Located 27 miles west of San Francisco in the North Pacific, the Farallones are a small group of barren islands that play host to one of the world’s greatest concentrations of great white sharks. Every autumn, the predators flock to the area to feed on the seals that gather on the rocks. Since 1987, scientists based on the islands have been studying the sharks and have built a detailed picture of their behaviour. On 4 October 1997, however, one extraordinary event altered the scientists’ entire perspective.
Marine biologist Peter Pyle was working on the islands when reports came in of a shark attack with a difference. A group of tourists on board whale-watching boat the Superfish had witnessed an orca – very rarely seen near the Farallones – apparently attack a great white. Pyle raced to the scene. “As we approached, you could see the killer whale with a shark in its mouth,” he recalls.
Pyle’s colleague Mary Jane Schramm was on board the Superfish and saw the event unfold. “We were extremely excited,” she says. “It was a very big shark.” Schramm and the tourists were watching two orcas frolic in the waves when the shark appeared. It approached the boat, then swam away – at which point one of the orcas sped towards it. Both animals then disappeared, only for the orca to emerge minutes later with the half-ton shark held upside down in its mouth. “It was like a cat with a mouse,” says Mick Menigoz, skipper of the Superfish. “This was a once-in-a-lifetime thing.”
In the immediate aftermath of the attack, Pyle used a pole camera to record the orcas underwater. The mammals had now torn the shark apart and proceeded to eat parts of it, including the liver. After 15 minutes, they left the area. “It was a complete surprise for us,” says Pyle. “We had no idea that could happen.” While it was clear that an orca had killed and eaten a great white, what was not clear was how the former had overpowered the shark without a struggle. Then within days, an even bigger question arose. After the attack, the entire great white population – up to 100 individuals – suddenly disappeared.

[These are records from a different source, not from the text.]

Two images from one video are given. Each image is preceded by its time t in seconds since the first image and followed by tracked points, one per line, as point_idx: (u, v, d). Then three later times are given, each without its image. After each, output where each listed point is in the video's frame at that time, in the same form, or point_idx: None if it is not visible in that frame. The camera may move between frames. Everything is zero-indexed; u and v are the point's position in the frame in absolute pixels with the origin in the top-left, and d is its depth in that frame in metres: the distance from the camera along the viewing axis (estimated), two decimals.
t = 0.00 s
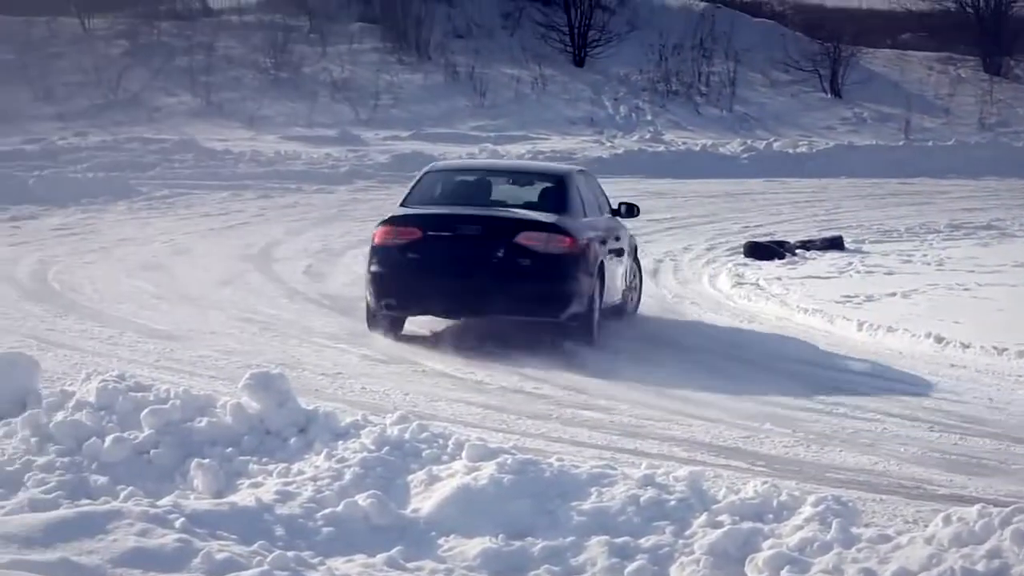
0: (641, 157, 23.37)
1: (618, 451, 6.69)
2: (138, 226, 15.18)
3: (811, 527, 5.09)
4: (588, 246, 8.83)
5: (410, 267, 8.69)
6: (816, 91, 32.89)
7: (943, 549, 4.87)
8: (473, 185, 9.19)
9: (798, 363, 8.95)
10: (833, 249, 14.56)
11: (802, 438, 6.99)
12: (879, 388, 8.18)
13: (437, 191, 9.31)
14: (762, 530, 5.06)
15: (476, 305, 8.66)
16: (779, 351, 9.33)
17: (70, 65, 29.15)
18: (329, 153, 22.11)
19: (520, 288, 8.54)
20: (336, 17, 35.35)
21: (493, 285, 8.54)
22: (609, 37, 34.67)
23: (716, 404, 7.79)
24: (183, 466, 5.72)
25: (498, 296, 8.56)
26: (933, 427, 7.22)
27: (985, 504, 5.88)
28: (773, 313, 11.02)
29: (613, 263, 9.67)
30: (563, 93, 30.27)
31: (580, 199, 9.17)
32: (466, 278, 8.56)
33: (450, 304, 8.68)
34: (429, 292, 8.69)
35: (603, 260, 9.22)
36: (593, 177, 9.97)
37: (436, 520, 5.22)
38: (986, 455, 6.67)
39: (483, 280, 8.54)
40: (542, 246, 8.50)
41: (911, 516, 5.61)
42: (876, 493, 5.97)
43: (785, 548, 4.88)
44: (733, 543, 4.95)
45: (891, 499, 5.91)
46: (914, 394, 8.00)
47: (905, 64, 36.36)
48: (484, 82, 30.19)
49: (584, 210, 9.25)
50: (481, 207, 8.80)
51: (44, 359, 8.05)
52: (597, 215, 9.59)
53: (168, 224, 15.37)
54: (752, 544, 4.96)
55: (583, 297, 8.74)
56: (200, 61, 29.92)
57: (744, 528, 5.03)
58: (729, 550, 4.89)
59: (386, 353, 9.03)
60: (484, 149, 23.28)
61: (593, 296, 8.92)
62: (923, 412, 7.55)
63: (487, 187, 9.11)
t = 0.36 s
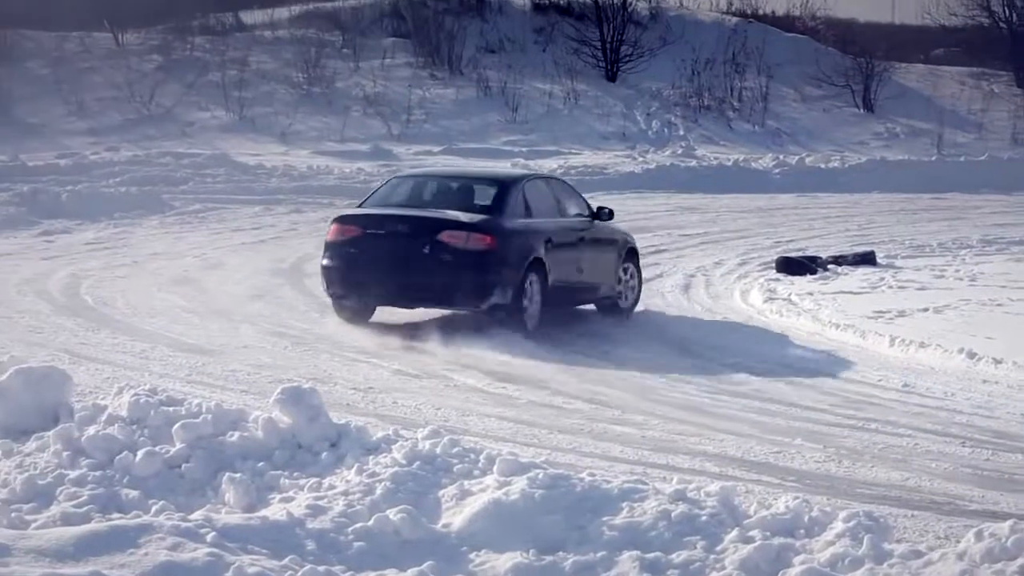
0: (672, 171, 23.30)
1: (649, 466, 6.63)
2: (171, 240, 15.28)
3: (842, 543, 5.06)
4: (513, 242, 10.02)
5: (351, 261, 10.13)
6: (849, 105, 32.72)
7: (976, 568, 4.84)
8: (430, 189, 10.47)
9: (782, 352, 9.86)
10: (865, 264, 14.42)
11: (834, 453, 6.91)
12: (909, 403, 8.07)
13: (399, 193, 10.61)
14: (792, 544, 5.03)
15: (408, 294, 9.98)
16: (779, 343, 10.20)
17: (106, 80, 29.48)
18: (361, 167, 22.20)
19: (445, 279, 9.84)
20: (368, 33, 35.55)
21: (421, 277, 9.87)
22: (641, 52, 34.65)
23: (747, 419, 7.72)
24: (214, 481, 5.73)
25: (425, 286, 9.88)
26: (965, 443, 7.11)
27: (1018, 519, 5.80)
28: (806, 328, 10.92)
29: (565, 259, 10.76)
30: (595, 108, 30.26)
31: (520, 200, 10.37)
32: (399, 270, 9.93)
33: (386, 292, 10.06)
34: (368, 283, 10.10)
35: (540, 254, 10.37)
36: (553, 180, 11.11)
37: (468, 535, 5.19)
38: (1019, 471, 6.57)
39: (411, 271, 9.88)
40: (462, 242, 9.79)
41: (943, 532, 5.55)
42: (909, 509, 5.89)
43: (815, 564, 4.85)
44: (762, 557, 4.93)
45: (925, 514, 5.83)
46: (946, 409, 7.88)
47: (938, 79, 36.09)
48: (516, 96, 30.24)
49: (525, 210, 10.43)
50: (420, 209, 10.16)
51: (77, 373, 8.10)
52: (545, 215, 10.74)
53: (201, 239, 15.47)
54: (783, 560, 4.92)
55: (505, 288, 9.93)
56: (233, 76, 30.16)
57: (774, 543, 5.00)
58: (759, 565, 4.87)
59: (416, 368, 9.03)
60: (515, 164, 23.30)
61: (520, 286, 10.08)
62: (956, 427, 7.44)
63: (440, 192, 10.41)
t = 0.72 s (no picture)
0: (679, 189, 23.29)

What had triggered the departure and where did the sharks go?
With the help of footage of the incident recorded by the tourists, marine biologists surmised that the orca rammed the great white to stun it, then held it upside down to immobilise it. Scientists in the Bahamas have discovered that sharks can be induced into a trance-like state by turning them onto their backs – a condition known as ‘tonic immobility’. Apparently, certain groups of orca have made the same discovery. “Orca are very smart,” says expert Ingrid Visser. “I’m pretty sure that tonic immobility is part of the repertoire of the orca.” Having observed the whales off the coast of New Zealand for many years, Visser thinks it feasible that they could habitually target great whites as food.
As to why the sharks fled after the attack, New Jersey scientist Craig O’Connell believes it was because of the “smell of death” in the water. Tests with lemon sharks show that chemicals released when a shark is killed trigger a violent flight reaction in others of the same species. While this might explain the initial dispersal, however, it does not explain why the great whites would stay away from the Farallones for the rest of the feeding season – especially when later research proved that some of them travel up to 4,000km to be there every autumn.
The bizarre incident at the Farallon Islands still holds some mysteries, but it has shed light on the hierarchy amongst the ocean’s most fearsome killers. “In my mind it’s really clear –we have a top predator here,” says marine biologist Alisa Schulman-Janiger of the orca.